Practicar la empatía no siempre es fácil. Requiere pausa, silencio interno y, muchas veces, dejar de lado el impulso de tener la razón. Sin embargo, cuando logramos ponernos en el lugar del otro —sin justificar, sin juzgar— descubrimos que comprender puede ser más sanador que responder, y que elegir la paz es también una forma de valentía.

Ser empáticos nos recuerda que cada persona carga una historia que no siempre conocemos, y que esas vivencias influyen en sus decisiones, actitudes y formas de ver la vida.

En el ámbito laboral, la empatía nos permite reconocer que todos tenemos fortalezas y áreas de mejora, sin que esto nos defina ni nos limite como personas. En lo personal, nos ayuda a crecer emocionalmente y a convivir mejor con quienes nos rodean.

La empatía nos enseña a alegrarnos por la felicidad ajena, a acompañar en los momentos difíciles o, al menos, a intentar comprender realidades distintas a la nuestra.

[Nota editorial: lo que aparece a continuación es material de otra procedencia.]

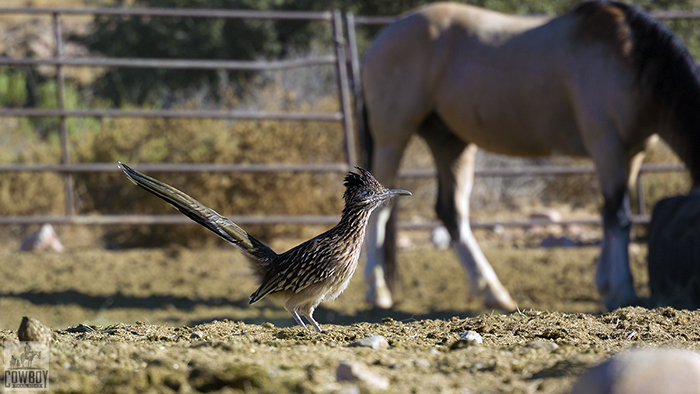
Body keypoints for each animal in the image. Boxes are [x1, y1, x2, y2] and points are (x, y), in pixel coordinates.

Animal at [358, 1, 700, 312]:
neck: (630, 57)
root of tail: (382, 38)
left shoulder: (633, 153)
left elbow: (607, 213)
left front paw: (605, 285)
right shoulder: (607, 145)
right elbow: (619, 216)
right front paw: (623, 290)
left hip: (449, 142)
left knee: (451, 212)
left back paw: (494, 293)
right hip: (392, 137)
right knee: (382, 209)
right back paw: (378, 292)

Sin duda, viviríamos en una sociedad más sana si más personas practicaran la empatía en lugar de solo mencionarla.

Y hoy, en medio de un contexto electoral donde las opiniones se polarizan y las redes sociales muchas veces amplifican la intolerancia, hablar de empatía se vuelve urgente. Porque la democracia nos da el derecho a expresarnos libremente, pero también nos desafía a hacerlo con respeto, humanidad y conciencia del otro.

Tal vez no pensemos igual, pero eso no nos convierte en enemigos.

Practicar la empatía, especialmente cuando más cuesta, puede ser el primer paso para construir diálogos más honestos, relaciones más sanas y un mundo un poco más justo y pacífico.